Offload cold data to s3 in cloud

In log analysis scenario, user could offload the cold data to s3 to reduce the cost. For example, vertica has support this feature. Does es have the plan to do this?

We are working on something called frozen indices that will let you sequentially search though previously closed indices. I am not sure of the timeline for that though.

could you provide more details about " sequentially search though previously closed indices" ?

Closed indices cannot be read, you need to open them, recover them and then read the data (and reclose them if you want). This needs to be done manually at the moment and we are working on a process to automate this.

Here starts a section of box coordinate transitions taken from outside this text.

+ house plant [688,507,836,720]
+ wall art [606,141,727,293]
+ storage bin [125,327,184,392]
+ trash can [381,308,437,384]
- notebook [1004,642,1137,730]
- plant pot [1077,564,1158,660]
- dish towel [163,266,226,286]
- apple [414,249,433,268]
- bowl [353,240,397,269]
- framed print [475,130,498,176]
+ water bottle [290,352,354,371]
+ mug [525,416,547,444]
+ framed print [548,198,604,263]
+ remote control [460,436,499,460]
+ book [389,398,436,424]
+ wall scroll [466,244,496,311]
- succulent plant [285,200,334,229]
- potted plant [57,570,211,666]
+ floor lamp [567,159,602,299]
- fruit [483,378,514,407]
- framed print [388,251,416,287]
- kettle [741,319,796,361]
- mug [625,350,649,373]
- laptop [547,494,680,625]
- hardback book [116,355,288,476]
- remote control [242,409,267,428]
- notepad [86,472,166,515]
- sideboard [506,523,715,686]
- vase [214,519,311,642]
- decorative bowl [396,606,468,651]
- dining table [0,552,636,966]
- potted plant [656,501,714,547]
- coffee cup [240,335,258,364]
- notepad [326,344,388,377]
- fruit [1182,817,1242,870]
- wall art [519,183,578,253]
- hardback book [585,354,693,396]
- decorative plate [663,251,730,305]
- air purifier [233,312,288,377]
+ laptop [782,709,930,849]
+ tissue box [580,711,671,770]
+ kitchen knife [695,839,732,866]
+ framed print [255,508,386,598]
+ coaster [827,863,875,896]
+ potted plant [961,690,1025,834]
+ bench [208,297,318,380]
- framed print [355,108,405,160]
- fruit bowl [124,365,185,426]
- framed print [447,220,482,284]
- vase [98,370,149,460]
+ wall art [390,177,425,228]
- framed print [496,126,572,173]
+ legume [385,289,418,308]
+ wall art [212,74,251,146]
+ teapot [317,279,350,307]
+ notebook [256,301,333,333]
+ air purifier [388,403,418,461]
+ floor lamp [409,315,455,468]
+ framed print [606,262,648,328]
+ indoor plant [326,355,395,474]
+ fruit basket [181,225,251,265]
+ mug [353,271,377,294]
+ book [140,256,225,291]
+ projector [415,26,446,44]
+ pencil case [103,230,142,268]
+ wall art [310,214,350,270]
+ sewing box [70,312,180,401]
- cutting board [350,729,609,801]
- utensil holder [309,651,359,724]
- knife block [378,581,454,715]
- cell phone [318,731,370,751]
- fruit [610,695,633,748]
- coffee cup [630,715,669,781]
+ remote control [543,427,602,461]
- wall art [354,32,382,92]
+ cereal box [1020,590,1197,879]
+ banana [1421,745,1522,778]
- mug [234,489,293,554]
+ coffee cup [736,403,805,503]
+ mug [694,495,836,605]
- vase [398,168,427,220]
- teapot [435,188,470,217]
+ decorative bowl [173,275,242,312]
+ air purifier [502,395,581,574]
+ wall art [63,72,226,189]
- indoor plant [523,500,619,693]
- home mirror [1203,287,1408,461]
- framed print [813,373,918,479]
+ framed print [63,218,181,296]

So if you have indices from 2015, 2016 and 2017 that are all closed and you query for data that lives in 2015 and 2016 indices, it will open+recover+read+close the 2015 indices, then the 2016 indices automatically.

This means you don 't end up using heap for lots of open shards.

Does the closed index is still in local disk or is moved to shared storage like s3?
I think it is better to move the closed index to s3 because it does not need to maintain replicas in es cluster and s3 is a bit cheaper than local storage. When user want to read the closed index, just open and read it doest not need recovery any more.

what do you think about it.

Closed indices still need to reside on disk. Elasticsearch does not support querying live indices from S3. Given the access patterns of Elasticsearch when querying, trying to serve queries from S3 (if it was possible) would most likely be unacceptably slow.

This topic was automatically closed 28 days after the last reply. New replies are no longer allowed.